_What to do_
State how many lines in the following entries hold the word "area". The reply is that number only.

_Data_

────────────────────

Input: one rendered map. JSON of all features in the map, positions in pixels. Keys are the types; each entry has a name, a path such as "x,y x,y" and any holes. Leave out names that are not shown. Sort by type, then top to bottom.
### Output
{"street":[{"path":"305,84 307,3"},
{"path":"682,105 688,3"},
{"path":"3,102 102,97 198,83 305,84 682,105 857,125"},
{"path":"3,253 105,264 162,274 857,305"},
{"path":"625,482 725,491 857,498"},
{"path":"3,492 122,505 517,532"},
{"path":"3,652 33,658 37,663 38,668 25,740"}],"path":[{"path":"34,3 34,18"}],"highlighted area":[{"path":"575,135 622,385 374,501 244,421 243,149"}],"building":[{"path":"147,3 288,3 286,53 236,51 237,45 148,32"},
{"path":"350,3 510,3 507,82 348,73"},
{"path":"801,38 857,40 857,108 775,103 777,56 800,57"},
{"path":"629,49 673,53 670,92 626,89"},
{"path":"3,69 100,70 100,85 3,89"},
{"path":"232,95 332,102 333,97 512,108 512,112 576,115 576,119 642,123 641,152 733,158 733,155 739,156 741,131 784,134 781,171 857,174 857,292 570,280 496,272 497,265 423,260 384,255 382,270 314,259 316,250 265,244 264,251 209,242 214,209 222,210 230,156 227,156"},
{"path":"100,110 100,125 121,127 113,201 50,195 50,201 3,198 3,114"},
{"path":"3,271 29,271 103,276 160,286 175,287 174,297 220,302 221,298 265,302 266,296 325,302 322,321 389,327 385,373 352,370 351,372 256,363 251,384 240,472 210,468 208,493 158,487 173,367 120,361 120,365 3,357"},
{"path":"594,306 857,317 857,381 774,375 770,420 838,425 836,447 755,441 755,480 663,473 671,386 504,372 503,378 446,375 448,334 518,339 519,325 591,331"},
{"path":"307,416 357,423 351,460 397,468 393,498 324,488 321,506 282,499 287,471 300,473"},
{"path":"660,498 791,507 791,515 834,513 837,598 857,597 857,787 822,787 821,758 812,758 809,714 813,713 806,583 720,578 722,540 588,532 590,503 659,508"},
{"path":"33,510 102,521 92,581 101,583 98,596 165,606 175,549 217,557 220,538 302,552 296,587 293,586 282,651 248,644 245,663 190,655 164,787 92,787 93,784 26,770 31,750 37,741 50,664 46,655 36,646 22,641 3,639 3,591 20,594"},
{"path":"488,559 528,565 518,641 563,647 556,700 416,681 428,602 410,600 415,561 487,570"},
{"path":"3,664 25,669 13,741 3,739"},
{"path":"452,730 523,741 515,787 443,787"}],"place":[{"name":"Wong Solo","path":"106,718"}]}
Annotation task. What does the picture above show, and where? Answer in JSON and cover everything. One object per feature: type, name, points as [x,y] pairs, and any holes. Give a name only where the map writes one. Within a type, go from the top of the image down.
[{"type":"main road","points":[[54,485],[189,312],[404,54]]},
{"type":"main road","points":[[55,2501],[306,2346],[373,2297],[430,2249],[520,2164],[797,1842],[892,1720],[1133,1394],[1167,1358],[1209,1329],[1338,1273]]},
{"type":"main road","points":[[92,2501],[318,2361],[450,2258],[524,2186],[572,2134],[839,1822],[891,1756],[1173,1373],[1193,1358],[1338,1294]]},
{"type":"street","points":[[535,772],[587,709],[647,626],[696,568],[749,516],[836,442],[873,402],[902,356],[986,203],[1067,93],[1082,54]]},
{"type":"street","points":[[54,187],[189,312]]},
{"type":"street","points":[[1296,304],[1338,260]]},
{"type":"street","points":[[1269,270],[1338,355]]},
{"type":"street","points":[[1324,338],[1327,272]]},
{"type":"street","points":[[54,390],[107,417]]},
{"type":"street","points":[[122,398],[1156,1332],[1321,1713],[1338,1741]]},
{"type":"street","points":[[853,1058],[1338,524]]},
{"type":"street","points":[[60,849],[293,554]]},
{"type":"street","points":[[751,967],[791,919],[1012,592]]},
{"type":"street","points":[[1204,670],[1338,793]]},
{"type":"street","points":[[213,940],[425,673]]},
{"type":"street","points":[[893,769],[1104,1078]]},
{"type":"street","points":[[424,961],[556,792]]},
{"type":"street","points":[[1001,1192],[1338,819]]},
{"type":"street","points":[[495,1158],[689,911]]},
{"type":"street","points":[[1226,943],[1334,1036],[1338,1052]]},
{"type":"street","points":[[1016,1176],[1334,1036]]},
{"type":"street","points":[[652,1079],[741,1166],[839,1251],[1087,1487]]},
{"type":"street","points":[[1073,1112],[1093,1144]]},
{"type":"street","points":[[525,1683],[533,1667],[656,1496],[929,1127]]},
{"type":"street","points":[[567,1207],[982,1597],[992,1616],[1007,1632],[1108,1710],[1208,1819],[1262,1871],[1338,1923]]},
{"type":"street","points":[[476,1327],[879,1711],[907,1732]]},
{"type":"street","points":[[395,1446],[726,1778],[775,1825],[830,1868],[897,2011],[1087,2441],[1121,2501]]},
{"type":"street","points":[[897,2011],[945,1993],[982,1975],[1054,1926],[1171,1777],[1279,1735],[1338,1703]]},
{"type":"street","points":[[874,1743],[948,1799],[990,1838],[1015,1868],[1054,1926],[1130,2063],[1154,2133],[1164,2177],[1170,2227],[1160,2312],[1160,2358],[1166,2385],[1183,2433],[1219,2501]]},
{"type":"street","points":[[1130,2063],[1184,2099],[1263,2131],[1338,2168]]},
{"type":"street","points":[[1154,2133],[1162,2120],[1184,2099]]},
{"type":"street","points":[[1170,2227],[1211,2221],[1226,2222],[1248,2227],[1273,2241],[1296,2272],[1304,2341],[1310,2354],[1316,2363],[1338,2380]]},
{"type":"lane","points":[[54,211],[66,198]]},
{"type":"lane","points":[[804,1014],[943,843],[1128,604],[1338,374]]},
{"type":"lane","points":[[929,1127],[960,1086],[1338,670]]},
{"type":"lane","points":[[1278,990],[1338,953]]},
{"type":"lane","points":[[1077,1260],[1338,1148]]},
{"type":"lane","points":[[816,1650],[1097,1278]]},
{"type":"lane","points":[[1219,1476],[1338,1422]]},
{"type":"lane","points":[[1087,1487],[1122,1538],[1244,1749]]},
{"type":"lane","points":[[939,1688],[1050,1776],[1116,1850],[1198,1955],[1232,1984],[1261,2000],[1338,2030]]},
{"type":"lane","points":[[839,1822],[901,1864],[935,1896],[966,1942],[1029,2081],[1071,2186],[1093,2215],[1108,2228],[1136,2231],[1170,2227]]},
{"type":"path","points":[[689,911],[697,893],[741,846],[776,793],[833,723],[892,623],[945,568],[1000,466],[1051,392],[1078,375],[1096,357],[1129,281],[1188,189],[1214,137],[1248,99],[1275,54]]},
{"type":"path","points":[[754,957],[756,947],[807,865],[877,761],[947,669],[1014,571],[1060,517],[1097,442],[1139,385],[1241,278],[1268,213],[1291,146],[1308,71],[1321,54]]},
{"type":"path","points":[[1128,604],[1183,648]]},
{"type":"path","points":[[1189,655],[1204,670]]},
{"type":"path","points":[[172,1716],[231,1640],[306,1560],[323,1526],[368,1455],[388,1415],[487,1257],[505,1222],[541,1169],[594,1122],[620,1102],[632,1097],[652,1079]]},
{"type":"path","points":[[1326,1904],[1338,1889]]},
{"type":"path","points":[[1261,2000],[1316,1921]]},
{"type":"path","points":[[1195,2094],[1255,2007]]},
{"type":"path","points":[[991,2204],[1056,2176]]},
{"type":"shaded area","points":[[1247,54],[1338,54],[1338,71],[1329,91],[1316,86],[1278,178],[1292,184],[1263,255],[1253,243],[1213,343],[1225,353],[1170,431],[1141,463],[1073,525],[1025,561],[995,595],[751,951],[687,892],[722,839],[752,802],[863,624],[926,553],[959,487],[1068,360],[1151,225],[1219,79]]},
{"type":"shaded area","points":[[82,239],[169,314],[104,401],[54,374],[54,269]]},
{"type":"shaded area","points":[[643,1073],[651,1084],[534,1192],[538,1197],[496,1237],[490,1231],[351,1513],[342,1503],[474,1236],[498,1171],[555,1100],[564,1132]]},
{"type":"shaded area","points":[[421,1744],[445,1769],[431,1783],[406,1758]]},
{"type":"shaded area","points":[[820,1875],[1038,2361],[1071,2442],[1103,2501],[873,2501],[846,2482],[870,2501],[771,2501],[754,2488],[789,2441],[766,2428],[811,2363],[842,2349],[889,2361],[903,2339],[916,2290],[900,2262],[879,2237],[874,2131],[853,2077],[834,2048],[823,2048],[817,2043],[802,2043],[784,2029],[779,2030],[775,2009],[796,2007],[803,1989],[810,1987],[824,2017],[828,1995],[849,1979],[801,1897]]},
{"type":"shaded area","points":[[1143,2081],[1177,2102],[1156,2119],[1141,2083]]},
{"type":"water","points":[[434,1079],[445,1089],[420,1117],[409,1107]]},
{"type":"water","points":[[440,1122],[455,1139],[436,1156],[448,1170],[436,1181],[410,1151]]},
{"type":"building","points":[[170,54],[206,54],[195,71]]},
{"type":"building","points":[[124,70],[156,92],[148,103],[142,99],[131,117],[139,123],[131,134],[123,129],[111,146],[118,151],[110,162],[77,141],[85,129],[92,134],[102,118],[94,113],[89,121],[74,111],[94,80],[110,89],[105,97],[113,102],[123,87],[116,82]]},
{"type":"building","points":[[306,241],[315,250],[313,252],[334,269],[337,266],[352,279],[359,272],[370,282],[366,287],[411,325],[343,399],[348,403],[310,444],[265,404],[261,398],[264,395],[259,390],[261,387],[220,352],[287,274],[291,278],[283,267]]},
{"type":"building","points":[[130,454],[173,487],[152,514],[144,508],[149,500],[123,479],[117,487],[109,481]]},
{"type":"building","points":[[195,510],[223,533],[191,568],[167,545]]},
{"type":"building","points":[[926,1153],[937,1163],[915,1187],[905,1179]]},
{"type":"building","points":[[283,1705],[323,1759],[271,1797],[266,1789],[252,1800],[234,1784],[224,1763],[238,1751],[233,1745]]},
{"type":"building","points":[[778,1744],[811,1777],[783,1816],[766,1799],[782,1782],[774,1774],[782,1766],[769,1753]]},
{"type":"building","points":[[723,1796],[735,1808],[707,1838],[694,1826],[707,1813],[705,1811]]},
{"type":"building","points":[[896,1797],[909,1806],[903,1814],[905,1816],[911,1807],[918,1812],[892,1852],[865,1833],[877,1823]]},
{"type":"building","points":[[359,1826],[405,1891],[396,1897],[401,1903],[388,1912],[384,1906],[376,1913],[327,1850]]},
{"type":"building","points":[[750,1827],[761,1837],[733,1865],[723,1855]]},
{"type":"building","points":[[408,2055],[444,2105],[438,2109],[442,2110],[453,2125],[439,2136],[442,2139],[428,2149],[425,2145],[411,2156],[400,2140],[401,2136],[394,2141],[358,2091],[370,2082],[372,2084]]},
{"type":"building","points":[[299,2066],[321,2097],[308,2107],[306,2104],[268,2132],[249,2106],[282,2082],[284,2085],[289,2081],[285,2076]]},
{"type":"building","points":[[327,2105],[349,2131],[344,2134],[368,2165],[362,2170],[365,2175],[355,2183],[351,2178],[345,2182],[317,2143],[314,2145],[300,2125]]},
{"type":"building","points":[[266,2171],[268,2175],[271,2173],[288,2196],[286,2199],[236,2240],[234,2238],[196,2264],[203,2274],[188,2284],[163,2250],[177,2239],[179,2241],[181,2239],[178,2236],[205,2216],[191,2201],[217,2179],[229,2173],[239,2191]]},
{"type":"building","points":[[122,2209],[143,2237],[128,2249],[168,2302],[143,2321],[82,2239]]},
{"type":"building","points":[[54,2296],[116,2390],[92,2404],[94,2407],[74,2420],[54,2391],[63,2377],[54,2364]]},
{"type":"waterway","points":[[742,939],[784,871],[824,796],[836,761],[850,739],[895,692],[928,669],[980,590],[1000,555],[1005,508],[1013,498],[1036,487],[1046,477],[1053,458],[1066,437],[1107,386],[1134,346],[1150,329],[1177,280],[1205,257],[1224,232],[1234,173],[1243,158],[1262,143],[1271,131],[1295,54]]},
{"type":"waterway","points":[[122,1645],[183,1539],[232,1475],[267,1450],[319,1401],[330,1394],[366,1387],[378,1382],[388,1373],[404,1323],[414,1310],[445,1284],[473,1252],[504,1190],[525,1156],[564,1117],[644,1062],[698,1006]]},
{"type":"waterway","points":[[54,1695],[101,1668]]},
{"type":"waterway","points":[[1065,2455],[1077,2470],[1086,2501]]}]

────────────────────

_Written answer_
7